The buzz of attraction has only deepened between us.
Or at least for me. Maybe I’m imagining it, or maybe it’s the pregnancy hormones.
“How are you?” he asks, taking me out of my clustered thoughts.
He has no idea what a loaded question that is.
“I’m good. How have you been?”
He nods. “Good. Good.”
An awkward silence cloaks us like a blanket, so I try with an obvious question. “What are you doing in Alaska?”
Finn shifts nervously in his chair. “That’s actually what I wanted to talk to you about.”
“Oh?” I act indifferent because surely, he’s not here on some mission to win me over. Like I rocked his world so much that night, he can’t stop thinking of me.
Not that the attraction between us the night of Palmer and Hudson’s wedding wasn’t intense, but I’d assumed the drinks helped and the fact that we’d both seen our best friend get married earlier that day. Maybe I’ve been so hung up on the pregnancy thing, I’d forgotten that.
He swallows hard and looks at his clutched hands together between his knees. Then he straightens out and rubs his hands down his thighs, as if he has to gather courage too.
I decide to put him out of his misery so we can discuss the most important thing right now. “It’s okay. I know why you’re here.”
His shoulders relax. “You do?”
I nod. “It’s nothing to be embarrassed about. I felt it too.” His forehead wrinkles, but I press on. “The attraction between us was instant. And intense. I’ve wondered what it might have been like if we were able to explore it more since you left too.”
He blinks rapidly, blows out a breath, and pushes his hand through his hair, standing and pacing in front of the couch. “I mean, yeah. It was, but… I… I’m not here to try to hook up again or start something with you.”

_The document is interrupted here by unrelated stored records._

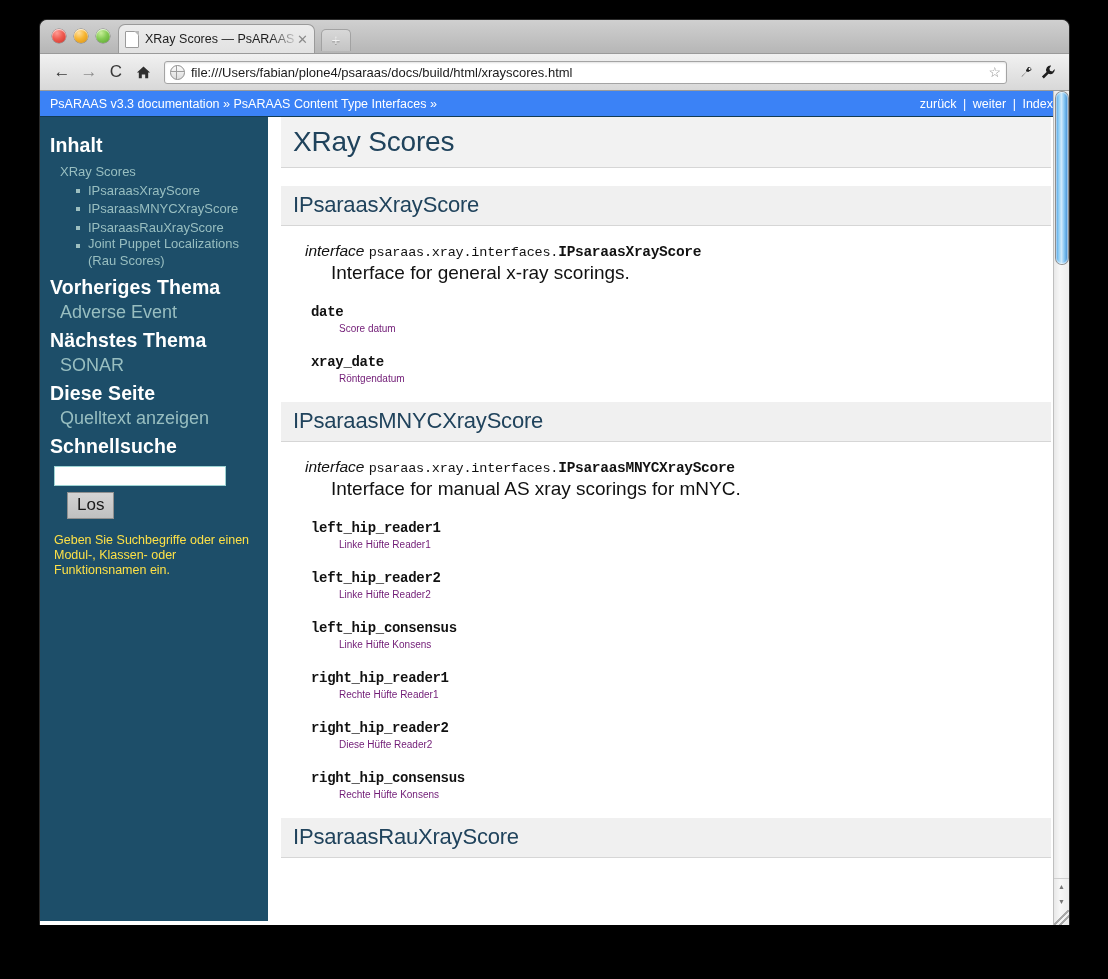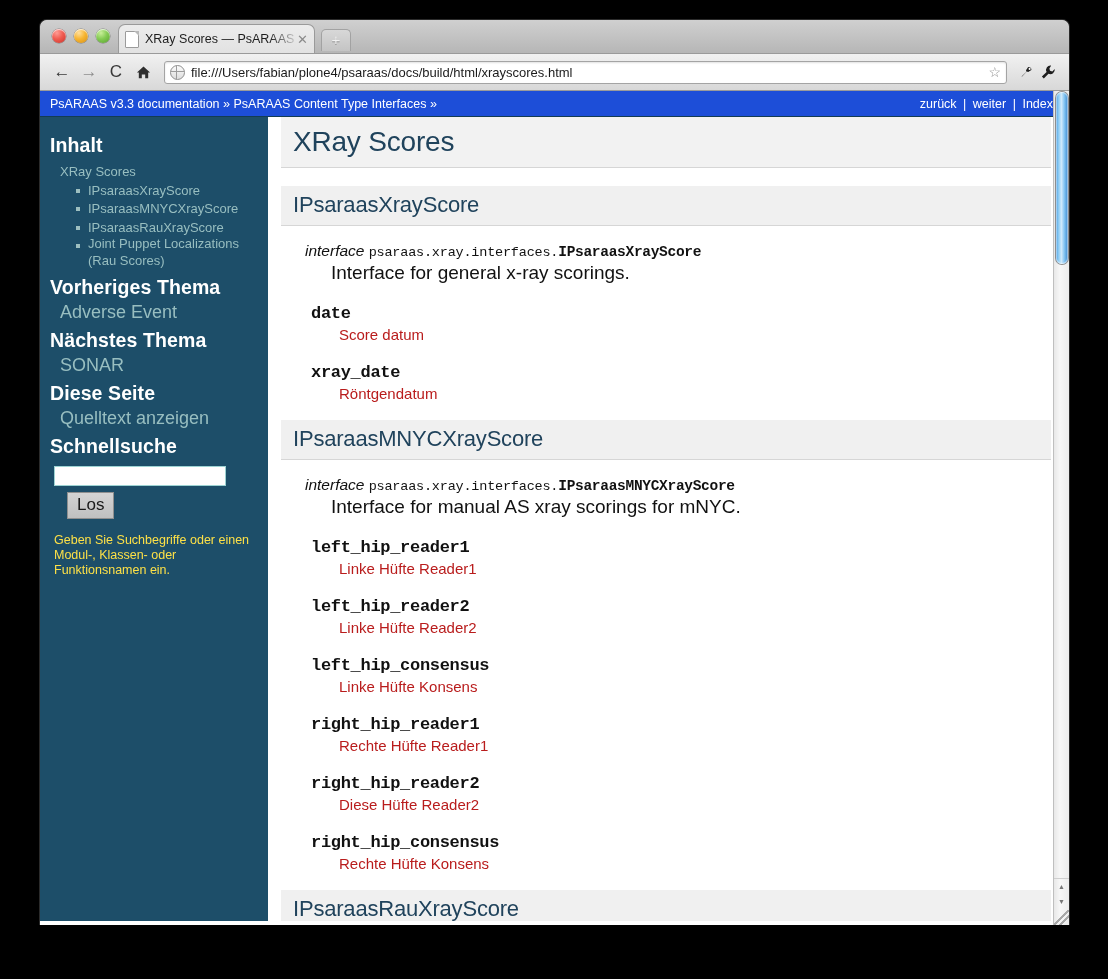"PsARAAS v3.3 documentation » PsARAAS" #relbar { background: #1d4ed8 -> #3b82f6 }
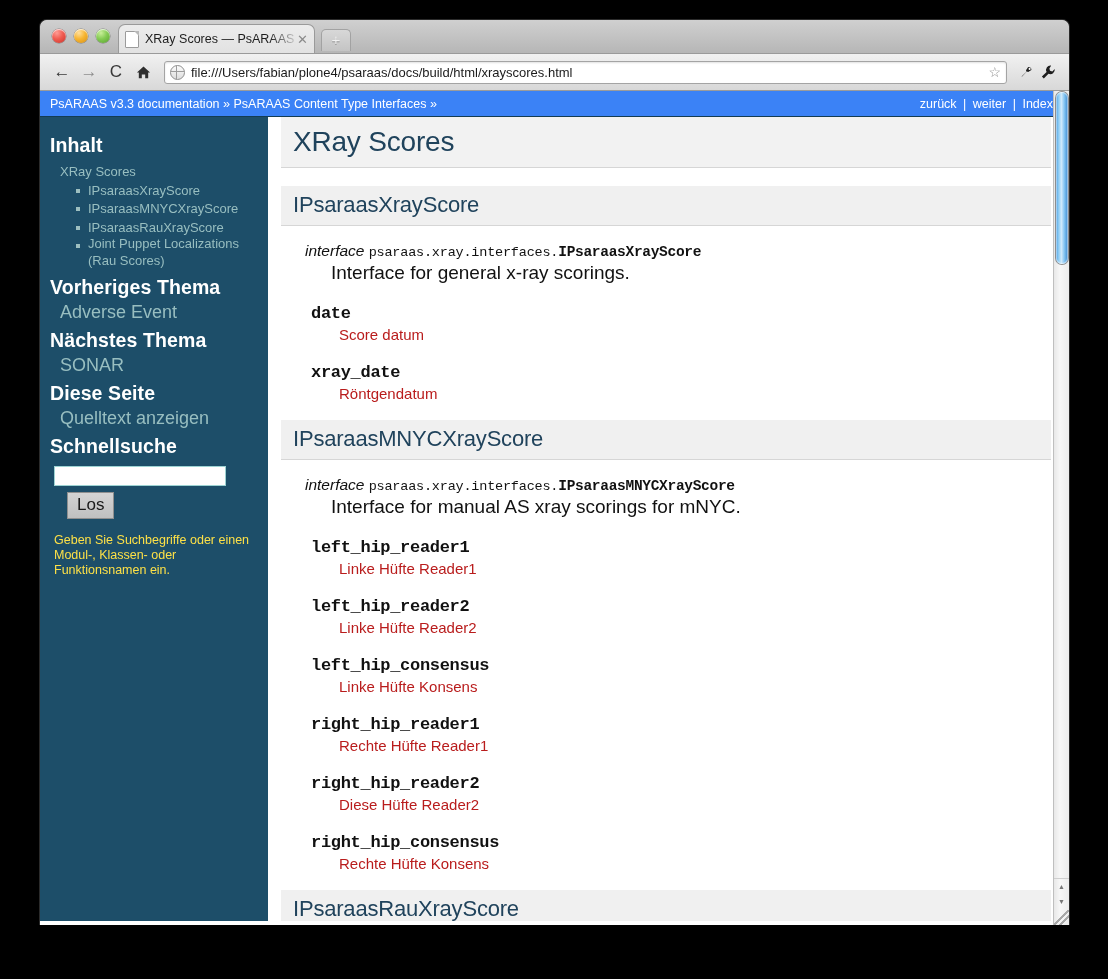"date" dl.fields > dt.fname { font-size: 17px -> 14px }
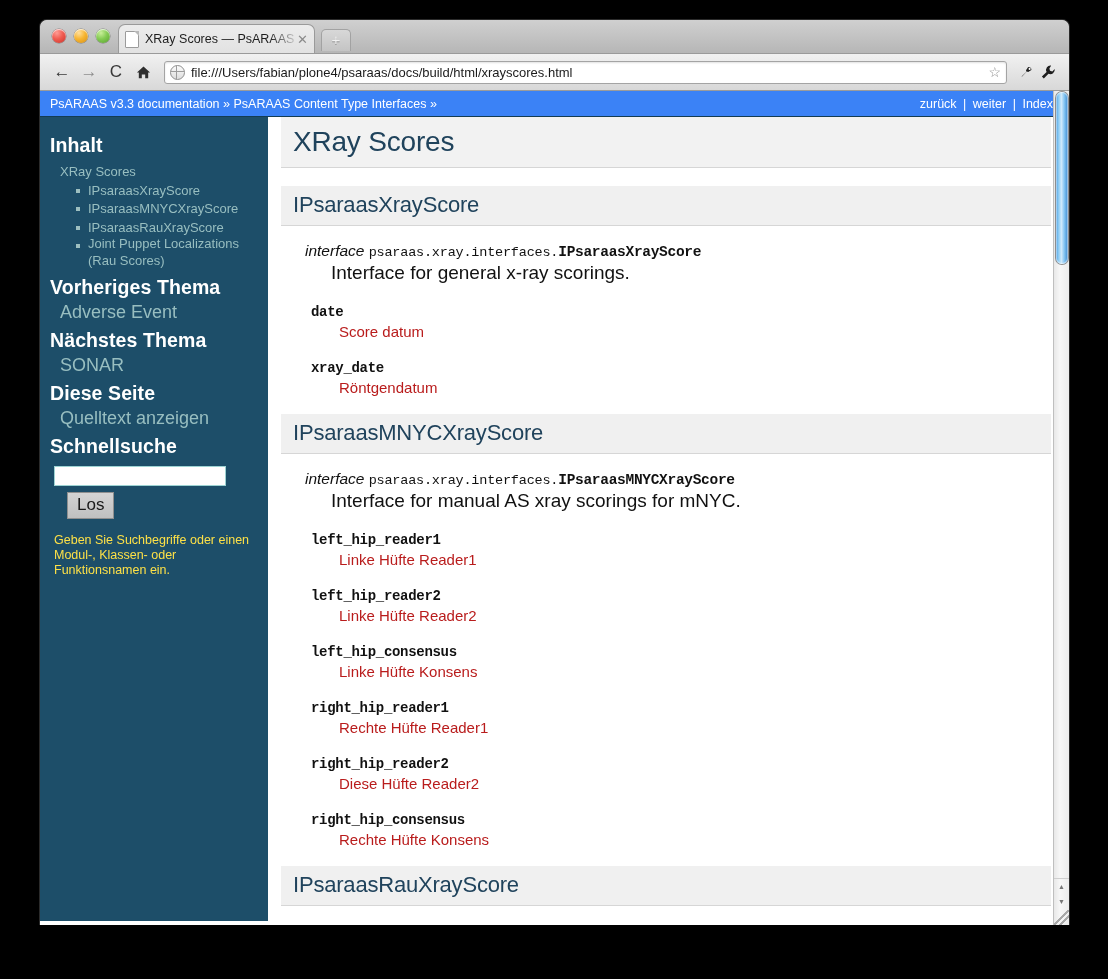"Score datum" dl.fields > dd.fdesc { color: #b91c1c -> #701a75; font-size: 15px -> 10px }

Heat flames my face, and I inch to the end of the couch, wondering how fast I can escape.
Finn must recognize it because he inches toward me. “Sorry. That came out wrong. If I lived here and things were different, I’d definitely consider dating you.”
“Gee thanks.” I clench my fists on my lap.
He shakes his head. “I’m fucking this up.”
“Just say whatever you were going to say,” I snipe, wanting this moment over.
“I’m here because… well… I’m getting married.”
The last three words. The most important words come out in a rush, so it takes my brain a beat to string them together to make sense. When they do, I bolt up off the couch.
“You’re getting married?” A wave of nausea swells over me, and I swallow back bile rising up my throat. And not from the baby.
There’s an underlying sadness or maybe pity in his eyes. “Yes.”
Now I’m the one pacing, hand over my stomach because I might throw up in his lap. “You had a fiancée when you slept with me?” My voice is shrill and loud.
Something drops in the kitchen.
“We’re okay,” Hudson calls.
The only thing worse than getting knocked up by the best man is finding out I’m his other woman.
He frowns. “God, no! Of course not!”
“Then you need to explain how I slept with you a month ago and now you’re engaged.” My hands fist at my sides.
He blows out a breath. “My long-term girlfriend and I were on a break when I was here for the wedding.”